Another way is to notice $h(x)$ factors as $$(x^4 + 4x^3 + 3x^2 + 3)(x^2 + x + 2)\mbox{ in }\mathbb{Z_5}[x]\tag{1}$$ and $$(x^3 + 4x^2 + 6x + 5)(x^3 + 3x^2 + 5x + 2)\mbox{ in }\mathbb{Z_7}[x]\tag{2}.$$ (the $2$-nd and $3$-th degrees factors are irreducible by testing finitely many roots in $\mathbb{Z_5}[x]$ and $\mathbb{Z_7}[x]$, similarly the $4$-th degree polynomial has no linear factor, and we don't need to care about its quadratic factors as the argument below would still go through).

Now any factorization in $\mathbb{Z}[x]$ would reduce to a factorization in $\mathbb{Z_5}[x]$ and $\mathbb{Z_7}[x]$, yet the degrees of $(1)$ and $(2)$ are compatible only with factors of degree $1$ and $6$ in $\mathbb{Z}[x]$. Hence $h(x)$ is irreducible in $\mathbb{Z}[x]$.

Answer 4

It is irreducible by Eisenstein shift, which I explain how to find below.

Note$\, \bmod\color{#c00}3\!:\ f(x) := (x^2\!+\!3)^3\!-4(x\!-\!1)^3 \equiv x^6-x^3+1 \equiv (x\!+\!1)^6 \ $ is a prime power.

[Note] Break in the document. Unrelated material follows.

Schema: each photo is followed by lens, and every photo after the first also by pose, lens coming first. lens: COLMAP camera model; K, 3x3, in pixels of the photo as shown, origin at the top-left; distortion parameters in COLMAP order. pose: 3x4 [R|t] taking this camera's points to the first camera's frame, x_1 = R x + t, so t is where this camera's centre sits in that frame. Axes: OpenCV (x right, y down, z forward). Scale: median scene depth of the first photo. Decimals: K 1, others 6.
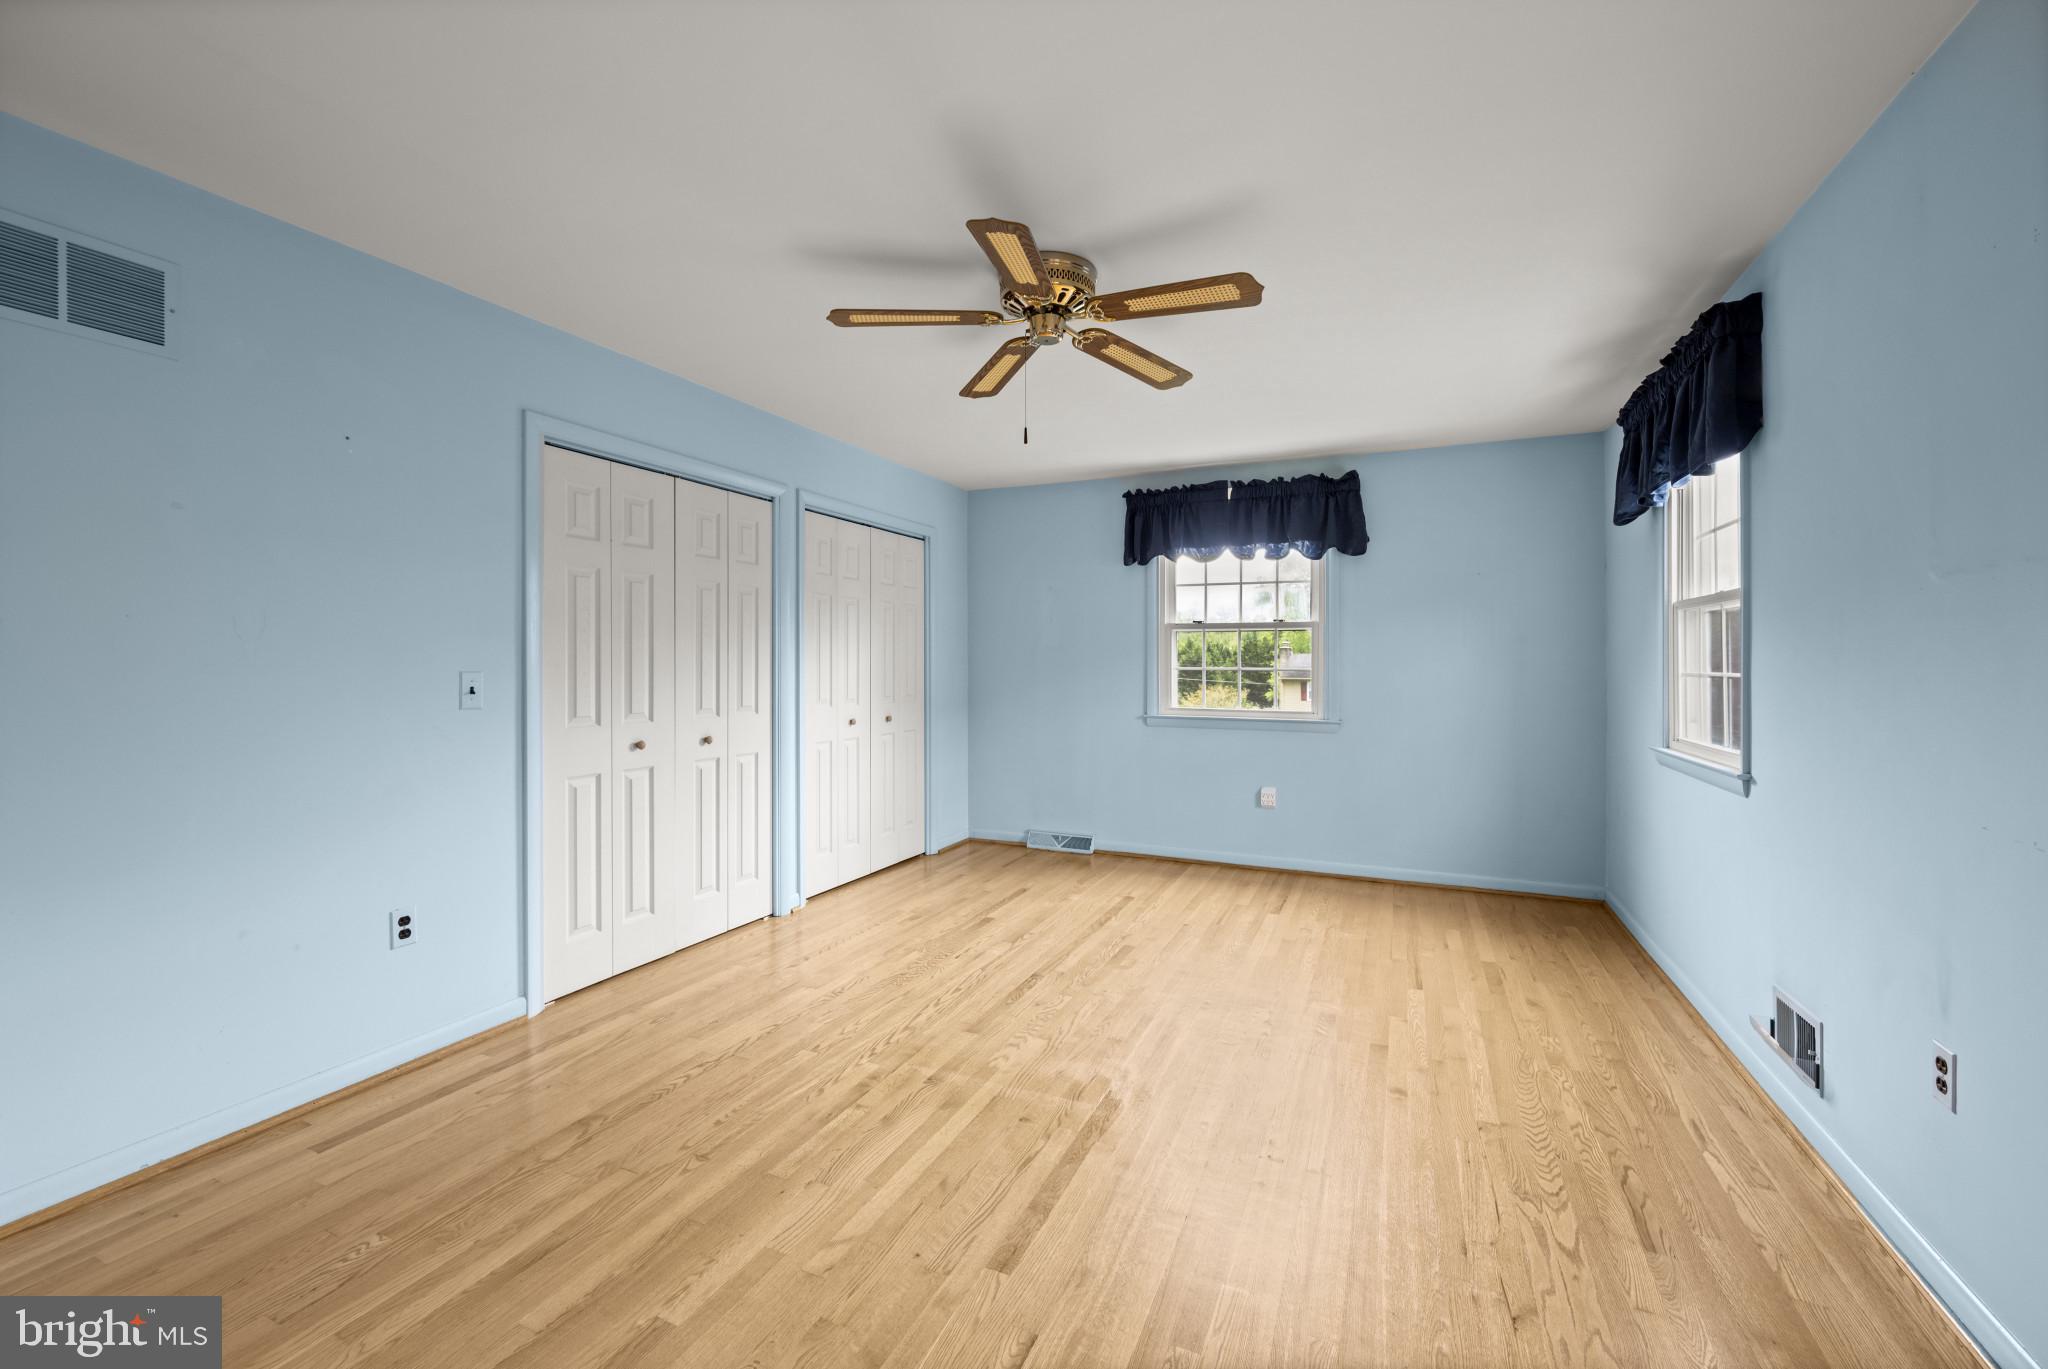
lens RADIAL K [[814.3, 0, 1020.3], [0, 814.3, 667.0], [0, 0, 1]] dist [0.000540, -0.000200]
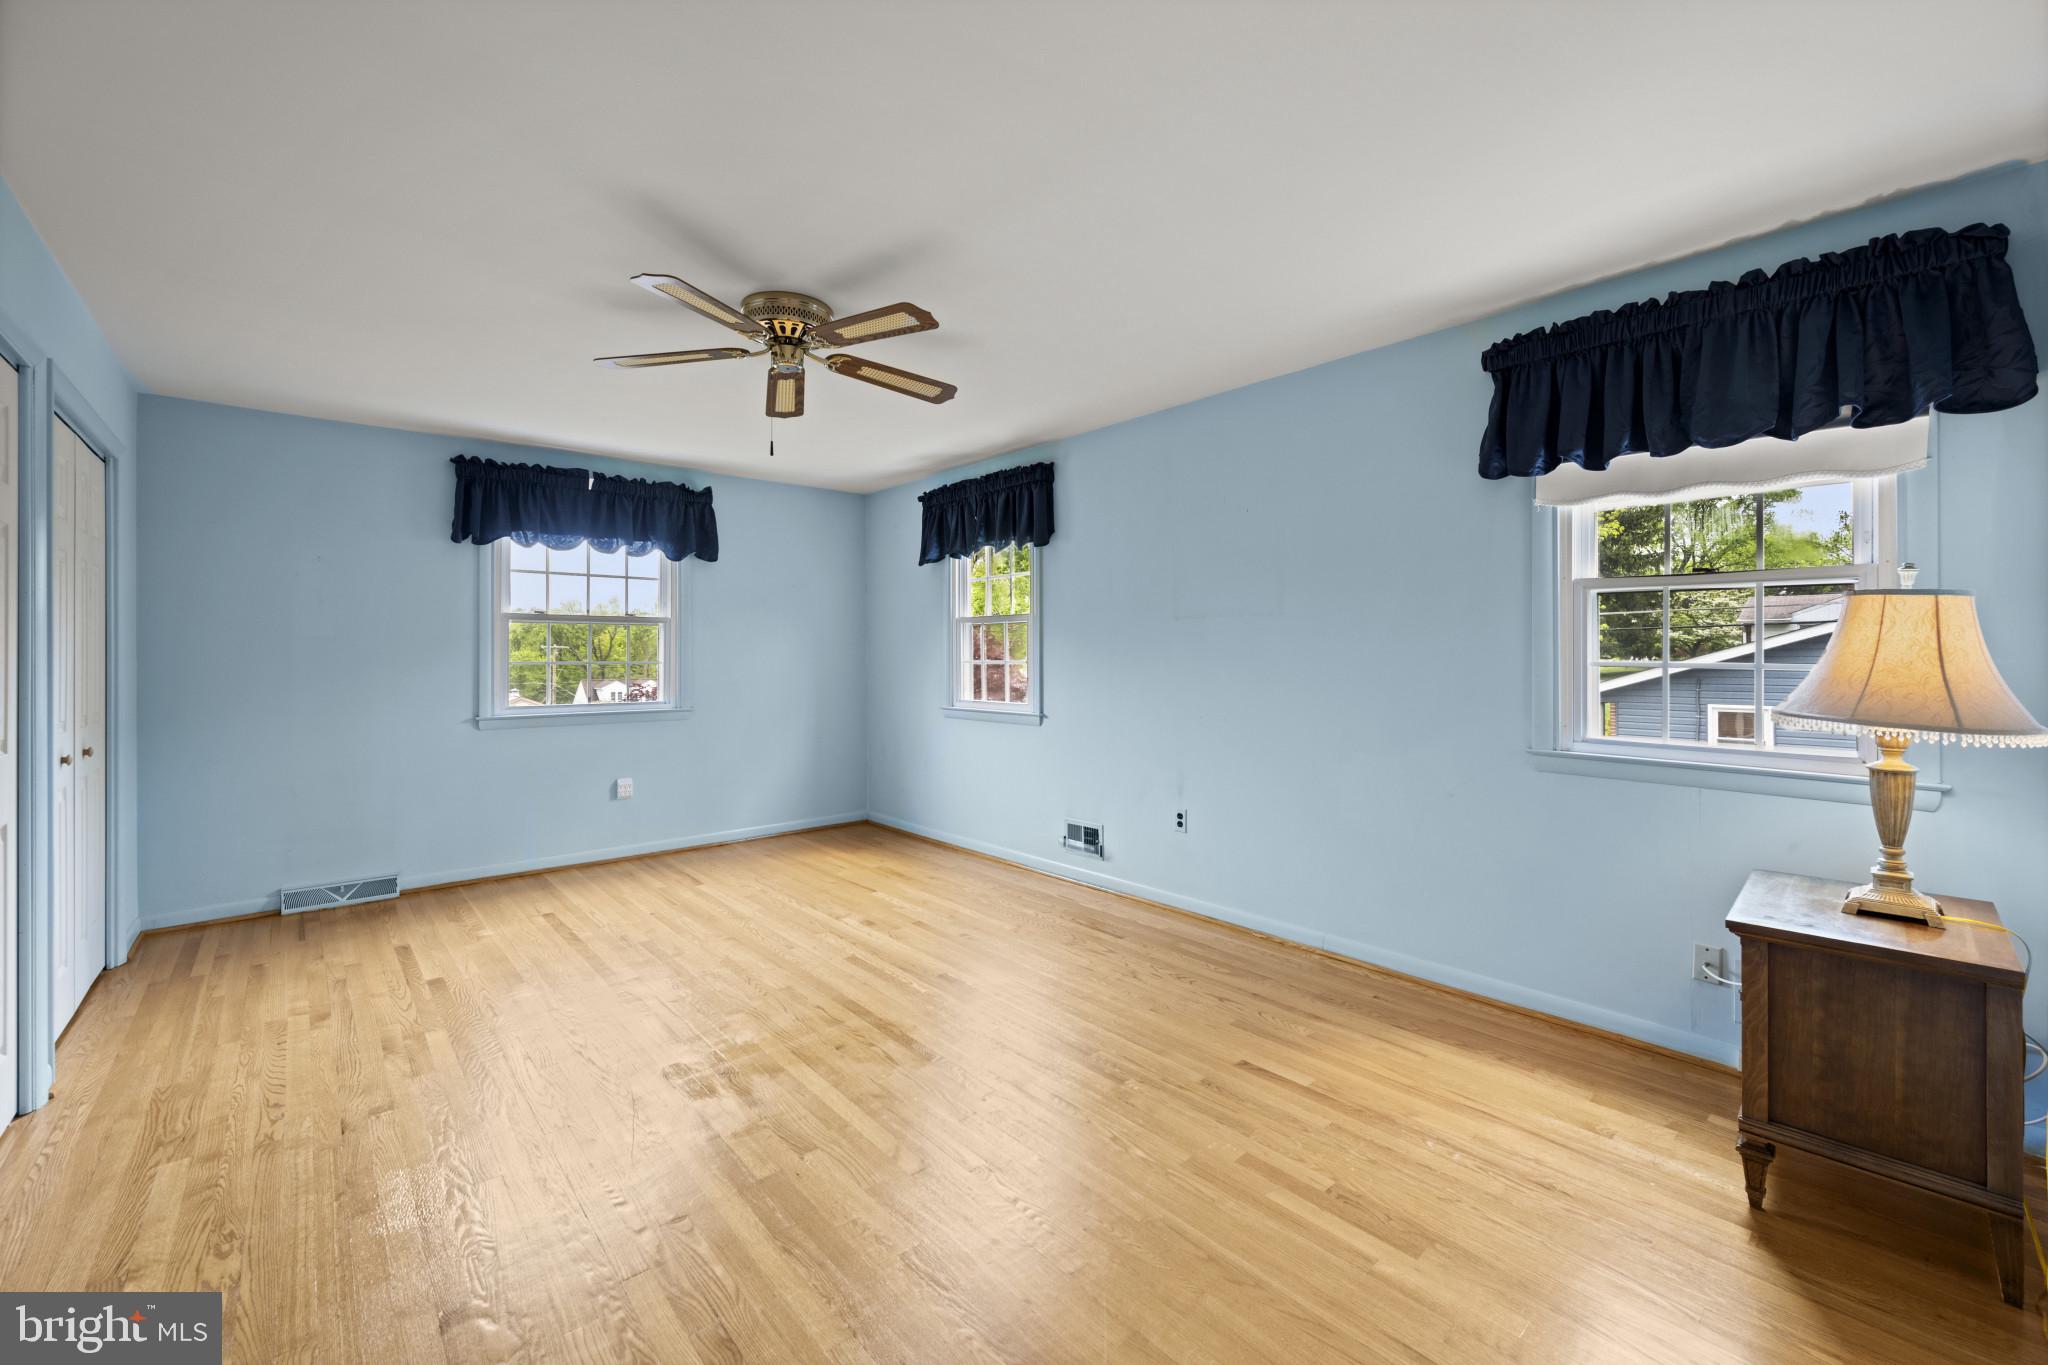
lens RADIAL K [[814.3, 0, 1021.9], [0, 814.3, 652.2], [0, 0, 1]] dist [0.000540, -0.000200]
pose [[0.434657, -0.000352, 0.900596, -0.422536], [0.009481, 0.999946, -0.004184, -0.001225], [-0.900546, 0.010357, 0.434637, 0.114096]]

So Eisenstein works on $\,g(x) = f(x\!-\!1) \equiv x^6\ $ by $\,g(0) = f(-1) = 96 \not\equiv 0\pmod{\!3^2}$

Key Idea behind the Eisenstein criteria is that polynomials satisfying the criterion are, mod $\,p,\,$ powers of a prime, viz. $\,\equiv x^n,\,$ and products of primes always factor uniquely. The same works for its shift $\,(x-c)^n,\,$ so we seek primes $\,p\,$ such that, mod $\,p,\,$ the polynomial is congruent to such a power (e.g. for motivation: cyclotomic case). The only primes $\,p\,$ that can yield such powers are those dividing the discriminant (here by Alpha = $\,-2^{24}\cdot \color{#c00}3^7\cdot 53),\,$ since if $\,f\equiv a (x-c)^n,\,\ n> 1\,$ then $\,f\,$ and $\,f'\,$ have a common root $\,x\equiv c,\,$ hence their resultant $\, R(f,f')\equiv 0.\,$ But this is, up to sign, the discriminant of $\,f\,$ (presumed monic).